◆ Exercise brief: The expected output is the complete data, reproduced exactly.

Page segmentation data:

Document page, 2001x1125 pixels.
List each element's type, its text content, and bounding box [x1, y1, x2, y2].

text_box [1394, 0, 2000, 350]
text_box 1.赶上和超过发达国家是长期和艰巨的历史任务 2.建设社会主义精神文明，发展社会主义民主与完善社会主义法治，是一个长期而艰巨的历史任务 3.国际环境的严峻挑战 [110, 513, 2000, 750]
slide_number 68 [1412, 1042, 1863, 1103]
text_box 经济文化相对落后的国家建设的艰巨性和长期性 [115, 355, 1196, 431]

◆ Finished exercise:
Document page, 2001x1125 pixels.
List each element's type, its text content, and bounding box [x1, y1, x2, y2].

text_box [1394, 0, 2000, 350]
text_box 1.赶上和超过发达国家是长期和艰巨的历史任务 2.建设社会主义精神文明，发展社会主义民主与完善社会主义法治，是一个长期而艰巨的历史任务 3.国际环境的严峻挑战 [110, 513, 2000, 750]
slide_number 68 [1412, 1042, 1863, 1103]
text_box 经济文化相对落后的国家建设的艰巨性和长期性 [115, 355, 1196, 431]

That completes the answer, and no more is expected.